[Exercise passage — start]
The album was reviewed favorably in local publications such as East Bay Express, which wrote, "The Phenomenauts come roaring out of the gate at warp speed on their third album". To promote the album The Phenomenauts went on two tours. The first was a United States national tour with The A.K.A.s. They followed up with an international tour across the U.S. and Canada with San Francisco band The Re-Volts. The band also collaborated with Emmy Award winning writer Rich Fogel and Eisner Award winning artist Erica Henderson to create an animated music video for the song "Infinite Frontier".

In February 2009 The Phenomenauts lineup changed again, with JoeBot 2.0 and Captain Chreehos leaving. Two new members took their place: Leftenant AR-7 on guitar and vocals, and Deck Chief Nick Wayzar playing bass.
[Exercise passage — finish]
Task 1: Summarize the passage about The Phenomenauts in two sentences.
Task 2: List every individual person named in the passage about The Phenomenauts.
[The data — start]
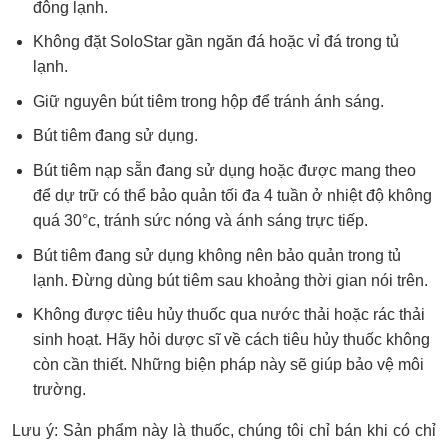
đông lạnh.
Không đặt SoloStar gần ngăn đá hoặc vỉ đá trong tủ
lạnh.
Giữ nguyên bút tiêm trong hộp để tránh ánh sáng.
Bút tiêm đang sử dụng.
Bút tiêm nạp sẵn đang sử dụng hoặc được mang theo
để dự trữ có thể bảo quản tối đa 4 tuần ở nhiệt độ không
quá 30°c, tránh sức nóng và ánh sáng trực tiếp.
Bút tiêm đang sử dụng không nên bảo quản trong tủ
lạnh. Đừng dùng bút tiêm sau khoảng thời gian nói trên.
Không được tiêu hủy thuốc qua nước thải hoặc rác thải
sinh hoạt. Hãy hỏi dược sĩ về cách tiêu hủy thuốc không
còn cần thiết. Những biện pháp này sẽ giúp bảo vệ môi
trường.
Lưu ý: Sản phẩm này là thuốc, chúng tôi chỉ bán khi có chỉ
[The data — finish]
Exercise result 1: The Phenomenauts' third album was reviewed favorably in local publications and promoted with a U.S. national tour with The A.K.A.s, an international tour across the U.S. and Canada with The Re-Volts, and an animated music video for "Infinite Frontier." In February 2009, JoeBot 2.0 and Captain Chreehos left the band and were replaced by Leftenant AR-7 on guitar and vocals and Deck Chief Nick Wayzar on bass.

Exercise result 2:
- Rich Fogel
- Erica Henderson
- JoeBot 2.0
- Captain Chreehos
- Leftenant AR-7
- Deck Chief Nick Wayzar